Longtemps, le regard des militants et des chercheurs s’est polarisé sur les seuls rapports de classes. La prise en compte du « sexe social » comme variable structurante est très récente. Dans la littérature sociologique, elle n’intervient pas avant les années 1970. Les transformations de la place des femmes et l’émergence du genre en tant que catégorie d’analyse ont bouleversé ce regard. La recherche sur les rapports sociaux de sexe se développe aujourd’hui dans les sciences sociales. Par ailleurs, les rapports de génération et les rapports de « racisation » sont également l’objet de davantage d’investigations depuis deux ou trois décennies. C’est, à mon sens, l’ensemble des rapports sociaux qu’il s’agit d’appréhender dans les enquêtes et recherches. En effet, les rapports sociaux ne se rencontrent pas à l’état pur, ils ne sont pas simplement juxtaposés : les rapports de classes s’entremêlent avec les rapports de sexes, de racisation ou de génération. La structure sociale peut être appréhendée comme un entrecroisement dynamique de l’ensemble des rapports sociaux, chacun imprimant sa marque aux autres.
Quels sont les défis que doit aujourd’hui relever une sociologie des rapports sociaux ?
Les défis ne manquent pas. Les analyses classicistes antérieures étaient insuffisantes. Il faut notamment prendre en compte les apports de la sociologie féministe et les transformations de la structure sociale : les modifications des contours et caractéristiques des différentes classes et fractions de classes, les transformations induites par la montée de l’activité professionnelle des femmes et les effets de la transnationalisation croissante des économies. La question de la subjectivité et de la conscience de classe mérite de ce point de vue une attention particulière, car elle est décisive pour le développement des mobilisations. Comment penser la façon dont les hommes et les femmes sont façonnés par les rapports sociaux suivant leur place dans les rapports de production, leur génération ou leur « race », et, dans un même mouvement, la façon dont ils peuvent construire collectivement, par leurs interactions permanentes, des marges de liberté et d’action leur permettant de déplacer ces mêmes rapports ?

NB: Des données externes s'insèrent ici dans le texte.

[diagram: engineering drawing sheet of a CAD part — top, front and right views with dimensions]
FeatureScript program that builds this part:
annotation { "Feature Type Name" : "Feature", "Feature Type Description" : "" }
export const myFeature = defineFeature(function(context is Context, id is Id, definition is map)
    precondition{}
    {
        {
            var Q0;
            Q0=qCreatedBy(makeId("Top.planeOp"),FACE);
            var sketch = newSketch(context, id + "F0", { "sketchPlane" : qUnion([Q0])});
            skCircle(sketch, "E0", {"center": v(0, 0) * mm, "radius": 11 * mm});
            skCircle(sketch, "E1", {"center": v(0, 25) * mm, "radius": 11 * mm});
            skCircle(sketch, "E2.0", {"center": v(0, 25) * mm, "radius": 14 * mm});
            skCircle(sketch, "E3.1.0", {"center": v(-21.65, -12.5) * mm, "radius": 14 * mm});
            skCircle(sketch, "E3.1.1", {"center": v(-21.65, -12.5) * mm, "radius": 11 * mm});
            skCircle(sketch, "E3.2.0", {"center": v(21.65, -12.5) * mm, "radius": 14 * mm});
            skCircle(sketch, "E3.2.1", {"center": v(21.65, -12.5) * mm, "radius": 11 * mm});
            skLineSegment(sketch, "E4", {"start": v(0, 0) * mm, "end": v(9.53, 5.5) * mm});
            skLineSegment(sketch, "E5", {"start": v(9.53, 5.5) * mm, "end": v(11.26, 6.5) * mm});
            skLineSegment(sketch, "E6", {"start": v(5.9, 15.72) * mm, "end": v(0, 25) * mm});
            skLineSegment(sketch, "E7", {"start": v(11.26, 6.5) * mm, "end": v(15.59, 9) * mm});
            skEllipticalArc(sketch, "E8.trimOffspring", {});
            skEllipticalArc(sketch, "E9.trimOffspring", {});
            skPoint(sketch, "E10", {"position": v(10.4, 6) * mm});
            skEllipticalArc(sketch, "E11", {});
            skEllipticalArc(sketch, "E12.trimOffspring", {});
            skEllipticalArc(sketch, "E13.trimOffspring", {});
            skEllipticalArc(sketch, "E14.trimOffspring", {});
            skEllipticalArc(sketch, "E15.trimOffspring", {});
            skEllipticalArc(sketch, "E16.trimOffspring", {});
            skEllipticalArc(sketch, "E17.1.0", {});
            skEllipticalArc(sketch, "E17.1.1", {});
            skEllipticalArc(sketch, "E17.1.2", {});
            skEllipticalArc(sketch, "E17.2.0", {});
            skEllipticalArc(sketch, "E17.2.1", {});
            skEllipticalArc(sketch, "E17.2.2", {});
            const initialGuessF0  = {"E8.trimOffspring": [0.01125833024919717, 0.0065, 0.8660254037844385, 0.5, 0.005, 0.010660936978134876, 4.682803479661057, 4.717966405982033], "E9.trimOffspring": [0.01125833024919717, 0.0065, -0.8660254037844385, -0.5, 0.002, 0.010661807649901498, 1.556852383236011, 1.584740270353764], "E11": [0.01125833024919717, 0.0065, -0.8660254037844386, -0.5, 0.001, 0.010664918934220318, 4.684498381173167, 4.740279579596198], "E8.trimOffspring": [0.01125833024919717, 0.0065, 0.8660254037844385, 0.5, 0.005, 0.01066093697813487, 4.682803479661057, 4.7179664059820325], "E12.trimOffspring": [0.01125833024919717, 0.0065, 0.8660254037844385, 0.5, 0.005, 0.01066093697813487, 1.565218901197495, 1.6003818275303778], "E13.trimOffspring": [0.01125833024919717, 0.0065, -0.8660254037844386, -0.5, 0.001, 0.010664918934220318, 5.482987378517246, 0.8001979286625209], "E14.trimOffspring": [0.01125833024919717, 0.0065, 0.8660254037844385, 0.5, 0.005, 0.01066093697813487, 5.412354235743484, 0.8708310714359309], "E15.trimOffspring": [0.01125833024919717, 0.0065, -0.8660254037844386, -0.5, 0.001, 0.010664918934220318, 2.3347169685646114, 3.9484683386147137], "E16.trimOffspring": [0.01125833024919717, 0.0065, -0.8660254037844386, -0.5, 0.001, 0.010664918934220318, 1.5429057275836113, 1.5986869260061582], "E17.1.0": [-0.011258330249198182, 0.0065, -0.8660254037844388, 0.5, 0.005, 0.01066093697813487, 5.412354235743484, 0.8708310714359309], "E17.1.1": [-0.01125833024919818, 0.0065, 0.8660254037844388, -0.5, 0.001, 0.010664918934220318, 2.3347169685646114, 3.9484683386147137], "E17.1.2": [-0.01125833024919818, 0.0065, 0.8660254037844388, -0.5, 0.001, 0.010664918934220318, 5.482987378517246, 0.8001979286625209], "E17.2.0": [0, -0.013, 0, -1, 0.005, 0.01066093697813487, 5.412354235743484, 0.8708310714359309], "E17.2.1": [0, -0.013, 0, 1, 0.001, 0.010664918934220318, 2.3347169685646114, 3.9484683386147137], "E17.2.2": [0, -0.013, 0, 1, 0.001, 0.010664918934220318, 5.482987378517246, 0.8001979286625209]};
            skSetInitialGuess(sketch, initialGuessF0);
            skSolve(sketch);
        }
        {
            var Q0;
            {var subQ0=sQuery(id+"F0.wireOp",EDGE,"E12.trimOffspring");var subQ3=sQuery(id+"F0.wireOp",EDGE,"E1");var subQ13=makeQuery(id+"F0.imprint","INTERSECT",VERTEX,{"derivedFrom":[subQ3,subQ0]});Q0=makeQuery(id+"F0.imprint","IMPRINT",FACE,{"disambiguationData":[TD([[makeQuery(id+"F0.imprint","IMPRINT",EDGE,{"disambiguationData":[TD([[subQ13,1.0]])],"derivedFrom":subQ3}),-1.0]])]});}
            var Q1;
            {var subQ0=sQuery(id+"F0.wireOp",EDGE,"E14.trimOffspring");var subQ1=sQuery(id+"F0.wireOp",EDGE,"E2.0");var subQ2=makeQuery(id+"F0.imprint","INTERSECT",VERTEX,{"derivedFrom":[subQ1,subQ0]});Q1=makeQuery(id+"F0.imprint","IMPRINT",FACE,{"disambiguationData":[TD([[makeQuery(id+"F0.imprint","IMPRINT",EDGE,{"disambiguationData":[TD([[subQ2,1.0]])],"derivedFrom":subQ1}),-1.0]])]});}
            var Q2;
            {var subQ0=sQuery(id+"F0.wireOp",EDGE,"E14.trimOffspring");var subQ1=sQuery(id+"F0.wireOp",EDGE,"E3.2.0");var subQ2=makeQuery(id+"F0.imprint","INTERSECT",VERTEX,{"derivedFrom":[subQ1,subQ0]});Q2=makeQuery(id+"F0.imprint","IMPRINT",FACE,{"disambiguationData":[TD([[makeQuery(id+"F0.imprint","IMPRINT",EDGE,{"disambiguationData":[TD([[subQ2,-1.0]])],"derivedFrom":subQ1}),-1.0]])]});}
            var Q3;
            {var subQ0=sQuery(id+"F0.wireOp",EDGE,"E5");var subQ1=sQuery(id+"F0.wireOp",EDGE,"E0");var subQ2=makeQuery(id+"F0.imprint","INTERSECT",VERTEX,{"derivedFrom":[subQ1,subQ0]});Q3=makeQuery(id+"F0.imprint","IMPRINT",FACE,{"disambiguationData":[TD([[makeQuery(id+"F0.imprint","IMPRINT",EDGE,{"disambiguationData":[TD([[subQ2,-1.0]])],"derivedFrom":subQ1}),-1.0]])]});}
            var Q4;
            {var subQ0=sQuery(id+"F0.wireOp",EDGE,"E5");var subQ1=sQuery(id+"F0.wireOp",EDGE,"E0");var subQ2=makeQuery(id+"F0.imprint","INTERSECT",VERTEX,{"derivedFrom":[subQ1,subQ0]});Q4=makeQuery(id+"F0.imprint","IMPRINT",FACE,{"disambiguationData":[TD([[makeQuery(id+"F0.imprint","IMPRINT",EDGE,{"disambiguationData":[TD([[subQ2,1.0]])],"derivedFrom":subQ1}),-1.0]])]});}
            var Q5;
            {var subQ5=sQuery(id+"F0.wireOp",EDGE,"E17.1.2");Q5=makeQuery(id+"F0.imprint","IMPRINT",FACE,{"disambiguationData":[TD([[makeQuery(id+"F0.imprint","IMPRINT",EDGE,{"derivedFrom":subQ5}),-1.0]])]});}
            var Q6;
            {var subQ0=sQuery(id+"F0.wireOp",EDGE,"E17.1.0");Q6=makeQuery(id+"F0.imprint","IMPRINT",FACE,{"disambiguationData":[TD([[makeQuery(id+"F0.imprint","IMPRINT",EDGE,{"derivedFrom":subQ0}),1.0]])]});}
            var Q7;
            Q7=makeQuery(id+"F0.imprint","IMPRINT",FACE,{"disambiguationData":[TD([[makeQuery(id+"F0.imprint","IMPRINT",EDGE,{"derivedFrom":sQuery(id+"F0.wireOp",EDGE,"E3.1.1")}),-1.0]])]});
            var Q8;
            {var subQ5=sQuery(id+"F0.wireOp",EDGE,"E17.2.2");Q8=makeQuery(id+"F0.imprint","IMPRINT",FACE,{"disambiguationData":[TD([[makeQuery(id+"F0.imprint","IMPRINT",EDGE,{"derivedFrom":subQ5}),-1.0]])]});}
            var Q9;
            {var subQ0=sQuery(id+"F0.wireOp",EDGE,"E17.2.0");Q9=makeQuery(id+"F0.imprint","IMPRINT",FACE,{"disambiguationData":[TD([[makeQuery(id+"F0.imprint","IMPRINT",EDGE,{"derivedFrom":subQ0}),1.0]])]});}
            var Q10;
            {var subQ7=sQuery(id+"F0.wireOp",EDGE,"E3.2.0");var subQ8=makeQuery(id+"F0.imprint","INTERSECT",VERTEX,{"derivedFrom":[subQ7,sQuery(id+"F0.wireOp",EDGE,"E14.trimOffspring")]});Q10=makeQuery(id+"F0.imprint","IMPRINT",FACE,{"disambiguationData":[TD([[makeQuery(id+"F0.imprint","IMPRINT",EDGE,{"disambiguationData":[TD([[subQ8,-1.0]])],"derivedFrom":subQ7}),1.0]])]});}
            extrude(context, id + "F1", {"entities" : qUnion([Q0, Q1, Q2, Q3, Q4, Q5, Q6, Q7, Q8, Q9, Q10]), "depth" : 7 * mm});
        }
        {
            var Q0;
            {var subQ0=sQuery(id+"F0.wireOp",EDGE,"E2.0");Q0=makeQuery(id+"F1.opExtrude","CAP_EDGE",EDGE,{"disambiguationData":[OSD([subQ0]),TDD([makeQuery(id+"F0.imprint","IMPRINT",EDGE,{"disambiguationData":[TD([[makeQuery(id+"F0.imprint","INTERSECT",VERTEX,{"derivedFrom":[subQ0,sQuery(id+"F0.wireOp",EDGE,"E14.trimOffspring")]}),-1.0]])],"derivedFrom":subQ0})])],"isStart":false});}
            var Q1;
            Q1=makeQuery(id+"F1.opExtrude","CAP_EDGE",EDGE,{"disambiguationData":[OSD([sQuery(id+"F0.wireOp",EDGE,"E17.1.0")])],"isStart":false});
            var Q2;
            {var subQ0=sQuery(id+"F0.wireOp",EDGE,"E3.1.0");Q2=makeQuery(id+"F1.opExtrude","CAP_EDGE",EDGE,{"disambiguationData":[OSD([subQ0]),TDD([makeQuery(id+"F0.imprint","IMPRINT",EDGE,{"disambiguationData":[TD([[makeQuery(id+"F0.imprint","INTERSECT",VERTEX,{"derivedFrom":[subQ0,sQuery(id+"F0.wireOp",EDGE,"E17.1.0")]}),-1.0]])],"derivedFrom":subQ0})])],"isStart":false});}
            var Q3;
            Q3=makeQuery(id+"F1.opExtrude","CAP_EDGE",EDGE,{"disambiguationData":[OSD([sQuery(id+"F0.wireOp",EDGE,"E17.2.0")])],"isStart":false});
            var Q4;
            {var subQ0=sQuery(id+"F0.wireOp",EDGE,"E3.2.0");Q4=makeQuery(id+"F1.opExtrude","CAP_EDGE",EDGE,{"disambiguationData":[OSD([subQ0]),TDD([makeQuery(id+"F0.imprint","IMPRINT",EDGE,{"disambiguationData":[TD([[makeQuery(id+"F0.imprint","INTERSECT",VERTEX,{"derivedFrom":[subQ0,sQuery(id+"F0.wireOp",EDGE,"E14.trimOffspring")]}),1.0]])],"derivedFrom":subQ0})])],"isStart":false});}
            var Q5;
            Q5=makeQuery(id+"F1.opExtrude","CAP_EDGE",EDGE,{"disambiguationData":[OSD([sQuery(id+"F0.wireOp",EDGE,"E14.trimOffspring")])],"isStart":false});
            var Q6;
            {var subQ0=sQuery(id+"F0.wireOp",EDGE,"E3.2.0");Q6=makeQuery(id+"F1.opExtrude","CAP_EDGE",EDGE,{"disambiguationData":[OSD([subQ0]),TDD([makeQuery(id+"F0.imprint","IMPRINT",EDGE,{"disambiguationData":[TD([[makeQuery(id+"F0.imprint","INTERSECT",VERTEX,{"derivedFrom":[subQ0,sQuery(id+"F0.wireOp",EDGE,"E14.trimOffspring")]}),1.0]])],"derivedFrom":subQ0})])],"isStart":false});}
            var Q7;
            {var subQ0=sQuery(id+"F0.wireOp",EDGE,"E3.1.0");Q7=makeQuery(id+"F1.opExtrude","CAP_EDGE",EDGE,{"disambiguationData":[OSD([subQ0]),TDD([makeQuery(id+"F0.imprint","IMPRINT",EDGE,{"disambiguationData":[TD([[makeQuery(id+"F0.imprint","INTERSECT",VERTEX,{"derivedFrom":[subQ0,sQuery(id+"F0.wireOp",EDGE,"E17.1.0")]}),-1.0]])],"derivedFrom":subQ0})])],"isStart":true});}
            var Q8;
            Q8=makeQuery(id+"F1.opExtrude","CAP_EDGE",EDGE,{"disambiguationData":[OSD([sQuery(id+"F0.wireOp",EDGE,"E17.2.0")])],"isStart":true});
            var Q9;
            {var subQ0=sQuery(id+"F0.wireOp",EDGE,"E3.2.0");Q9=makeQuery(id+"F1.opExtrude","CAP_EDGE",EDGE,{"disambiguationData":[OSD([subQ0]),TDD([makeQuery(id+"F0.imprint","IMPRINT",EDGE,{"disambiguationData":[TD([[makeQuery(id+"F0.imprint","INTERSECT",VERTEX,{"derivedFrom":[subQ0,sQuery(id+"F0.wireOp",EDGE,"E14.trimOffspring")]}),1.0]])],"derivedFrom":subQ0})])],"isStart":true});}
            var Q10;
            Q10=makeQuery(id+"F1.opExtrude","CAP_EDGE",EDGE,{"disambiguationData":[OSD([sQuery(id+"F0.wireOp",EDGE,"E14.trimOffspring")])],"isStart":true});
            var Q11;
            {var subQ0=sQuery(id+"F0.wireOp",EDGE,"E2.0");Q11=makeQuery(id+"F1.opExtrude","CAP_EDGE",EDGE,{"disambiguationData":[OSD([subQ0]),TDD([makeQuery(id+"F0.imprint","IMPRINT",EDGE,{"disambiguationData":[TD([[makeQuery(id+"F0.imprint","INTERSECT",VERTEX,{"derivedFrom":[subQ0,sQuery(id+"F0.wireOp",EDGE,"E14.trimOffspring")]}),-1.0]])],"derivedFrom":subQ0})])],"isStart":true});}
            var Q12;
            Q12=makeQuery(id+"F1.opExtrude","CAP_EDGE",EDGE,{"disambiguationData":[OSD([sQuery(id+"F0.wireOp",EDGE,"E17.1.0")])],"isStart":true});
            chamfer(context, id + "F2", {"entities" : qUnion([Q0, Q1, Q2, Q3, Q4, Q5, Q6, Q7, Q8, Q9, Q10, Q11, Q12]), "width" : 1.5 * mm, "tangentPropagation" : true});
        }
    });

Propos recueillis par Michel Husson.
Les rapports sociaux revisités
Les classes sociales sont-elles solubles dans le néolibéralisme ? Tel est le fil directeur de la première partie de cet ouvrage important de Roland Pfefferkorn (Inégalités et rapports sociaux. Rapports de classes, rapports de sexes, Roland Pfefferkorn, éditions La Dispute, 412 p., 25 euros.), qui s’ouvre sur une histoire des représentations des rapports sociaux pour déboucher sur un paradoxe, celui du tournant néolibéral.En effet, comment expliquer que la montée des inégalités depuis le début des années 1980 s’accompagne d’une dilution, voire d’une occultation, de la notion de classe ? Pour y répondre, l’auteur discute les figures nouvelles de la sociologie, par exemple l’exclusion, le lien social (ou la « multitude »).
Cet examen critique des « discours de substitution » conduit à une hypothèse selon laquelle l’offensive néolibérale tous azimuts travaille à un « retour des classes ». Mais le projet du livre ne s’arrête pas là . Il cherche aussi à articuler rapports de classes et rapports de sexes conçus comme « entremêlés » dans leurs « antagonismes ». Après avoir présenté les apports conceptuels des sociologues féministes, cette seconde partie analyse les inégalités hommes-femmes, en soulignant à la fois les transformations et les obstacles persistants. « Pas de sexe sans classe, ni de classe asexuée », telle est la conclusion de cette belle invitation à penser dans un même mouvement la dynamique des classes et l’oppression spécifique des femmes.
Michel Husson
– Source : Hussonet, site de Michel Husson, économiste, administrateur de l’ INSEE, chercheur à l’ IRES (Institut de recherches économiques et sociales), membre de la Fondation Copernic. Auteur entre autres, de "Les casseurs de l’ Etat social", La Découverte.